■ Your instructions: Copy each line of the entries that contains the word "seconds".

■ The data:
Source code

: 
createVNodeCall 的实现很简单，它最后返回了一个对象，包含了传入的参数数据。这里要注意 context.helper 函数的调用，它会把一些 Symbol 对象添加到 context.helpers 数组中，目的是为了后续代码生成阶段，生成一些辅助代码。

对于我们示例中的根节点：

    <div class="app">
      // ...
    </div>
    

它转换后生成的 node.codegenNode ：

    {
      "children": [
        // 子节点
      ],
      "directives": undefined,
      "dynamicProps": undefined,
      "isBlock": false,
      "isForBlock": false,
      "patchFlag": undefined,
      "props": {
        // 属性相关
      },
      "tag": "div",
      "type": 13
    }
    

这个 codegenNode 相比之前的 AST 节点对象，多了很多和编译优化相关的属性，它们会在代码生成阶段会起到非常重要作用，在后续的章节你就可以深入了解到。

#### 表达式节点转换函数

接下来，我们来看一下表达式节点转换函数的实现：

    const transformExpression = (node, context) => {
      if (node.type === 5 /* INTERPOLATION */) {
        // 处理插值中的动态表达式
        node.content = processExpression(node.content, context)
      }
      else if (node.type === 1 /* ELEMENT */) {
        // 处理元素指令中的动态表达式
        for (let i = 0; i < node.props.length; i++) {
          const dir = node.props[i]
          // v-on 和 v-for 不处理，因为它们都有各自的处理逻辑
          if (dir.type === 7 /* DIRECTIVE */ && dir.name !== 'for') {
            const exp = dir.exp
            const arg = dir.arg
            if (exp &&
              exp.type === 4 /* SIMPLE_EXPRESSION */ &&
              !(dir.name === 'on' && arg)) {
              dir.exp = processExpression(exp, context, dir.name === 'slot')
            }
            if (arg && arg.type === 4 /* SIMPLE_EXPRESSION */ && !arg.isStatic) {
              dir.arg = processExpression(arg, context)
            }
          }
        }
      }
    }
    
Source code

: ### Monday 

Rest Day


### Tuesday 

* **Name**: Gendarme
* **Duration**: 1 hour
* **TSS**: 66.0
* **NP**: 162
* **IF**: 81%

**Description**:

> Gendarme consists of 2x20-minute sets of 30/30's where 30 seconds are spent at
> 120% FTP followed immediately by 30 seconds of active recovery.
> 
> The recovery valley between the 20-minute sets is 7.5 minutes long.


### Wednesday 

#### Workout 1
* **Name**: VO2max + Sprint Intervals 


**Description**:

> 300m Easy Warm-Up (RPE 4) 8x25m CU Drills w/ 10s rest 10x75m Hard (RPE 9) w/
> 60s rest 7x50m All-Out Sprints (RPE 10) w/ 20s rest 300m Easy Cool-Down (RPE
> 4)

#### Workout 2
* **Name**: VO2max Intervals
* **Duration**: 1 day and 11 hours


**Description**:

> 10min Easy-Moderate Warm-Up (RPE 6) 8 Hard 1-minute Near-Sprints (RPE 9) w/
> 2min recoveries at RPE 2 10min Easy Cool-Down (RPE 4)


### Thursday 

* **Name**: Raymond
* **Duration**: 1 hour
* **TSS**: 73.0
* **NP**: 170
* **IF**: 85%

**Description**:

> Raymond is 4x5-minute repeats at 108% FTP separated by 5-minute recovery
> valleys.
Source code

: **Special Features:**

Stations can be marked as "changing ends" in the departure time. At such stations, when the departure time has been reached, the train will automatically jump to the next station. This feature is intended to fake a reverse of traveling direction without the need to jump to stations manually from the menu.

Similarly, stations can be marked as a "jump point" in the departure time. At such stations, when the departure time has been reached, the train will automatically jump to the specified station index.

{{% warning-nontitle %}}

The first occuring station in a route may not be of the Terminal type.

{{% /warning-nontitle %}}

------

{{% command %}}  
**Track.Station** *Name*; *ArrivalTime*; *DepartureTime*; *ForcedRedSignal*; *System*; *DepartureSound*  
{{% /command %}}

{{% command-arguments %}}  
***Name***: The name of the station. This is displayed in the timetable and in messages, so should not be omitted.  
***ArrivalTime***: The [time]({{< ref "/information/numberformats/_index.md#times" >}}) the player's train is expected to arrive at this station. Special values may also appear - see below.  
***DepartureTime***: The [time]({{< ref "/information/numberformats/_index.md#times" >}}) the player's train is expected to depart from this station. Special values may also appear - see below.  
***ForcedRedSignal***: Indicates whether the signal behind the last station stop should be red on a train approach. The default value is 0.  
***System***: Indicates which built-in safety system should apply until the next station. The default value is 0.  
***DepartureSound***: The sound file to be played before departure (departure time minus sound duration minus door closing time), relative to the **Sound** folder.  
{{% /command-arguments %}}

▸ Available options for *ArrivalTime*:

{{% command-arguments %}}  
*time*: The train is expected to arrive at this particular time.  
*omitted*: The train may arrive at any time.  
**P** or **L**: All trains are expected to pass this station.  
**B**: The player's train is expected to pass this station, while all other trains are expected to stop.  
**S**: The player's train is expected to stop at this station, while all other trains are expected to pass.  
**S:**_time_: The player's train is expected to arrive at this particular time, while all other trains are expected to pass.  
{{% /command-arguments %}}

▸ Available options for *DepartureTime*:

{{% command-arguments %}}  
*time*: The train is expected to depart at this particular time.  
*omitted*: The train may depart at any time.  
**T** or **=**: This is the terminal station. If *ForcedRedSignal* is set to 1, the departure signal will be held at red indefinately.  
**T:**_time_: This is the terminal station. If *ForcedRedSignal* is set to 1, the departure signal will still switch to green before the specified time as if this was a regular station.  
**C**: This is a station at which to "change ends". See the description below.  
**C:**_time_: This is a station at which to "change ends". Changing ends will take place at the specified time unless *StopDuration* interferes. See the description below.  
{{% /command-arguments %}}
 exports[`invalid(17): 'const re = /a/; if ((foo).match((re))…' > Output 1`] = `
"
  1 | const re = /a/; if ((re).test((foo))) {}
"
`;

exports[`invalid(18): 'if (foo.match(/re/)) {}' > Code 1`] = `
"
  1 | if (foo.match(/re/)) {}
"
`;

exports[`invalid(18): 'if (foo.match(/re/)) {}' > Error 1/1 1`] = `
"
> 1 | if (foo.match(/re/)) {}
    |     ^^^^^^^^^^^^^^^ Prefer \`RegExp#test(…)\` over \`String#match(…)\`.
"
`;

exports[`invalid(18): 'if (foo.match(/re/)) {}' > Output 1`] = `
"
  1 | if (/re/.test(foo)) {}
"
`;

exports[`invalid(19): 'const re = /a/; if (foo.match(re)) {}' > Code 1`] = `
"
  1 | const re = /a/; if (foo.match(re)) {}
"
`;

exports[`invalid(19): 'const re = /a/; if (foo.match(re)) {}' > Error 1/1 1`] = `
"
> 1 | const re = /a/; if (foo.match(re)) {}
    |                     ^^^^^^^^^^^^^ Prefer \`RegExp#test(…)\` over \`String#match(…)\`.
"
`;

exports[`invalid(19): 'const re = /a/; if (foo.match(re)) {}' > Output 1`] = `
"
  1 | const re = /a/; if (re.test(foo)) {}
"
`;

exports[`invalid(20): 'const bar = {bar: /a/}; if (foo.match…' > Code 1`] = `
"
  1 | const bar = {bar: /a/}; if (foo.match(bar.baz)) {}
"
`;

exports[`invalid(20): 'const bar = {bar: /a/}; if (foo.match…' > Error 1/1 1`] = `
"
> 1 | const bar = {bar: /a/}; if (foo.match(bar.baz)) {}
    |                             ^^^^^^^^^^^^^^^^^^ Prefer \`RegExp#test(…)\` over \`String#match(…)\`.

■ Answer to this exercise:
> Gendarme consists of 2x20-minute sets of 30/30's where 30 seconds are spent at
> 120% FTP followed immediately by 30 seconds of active recovery.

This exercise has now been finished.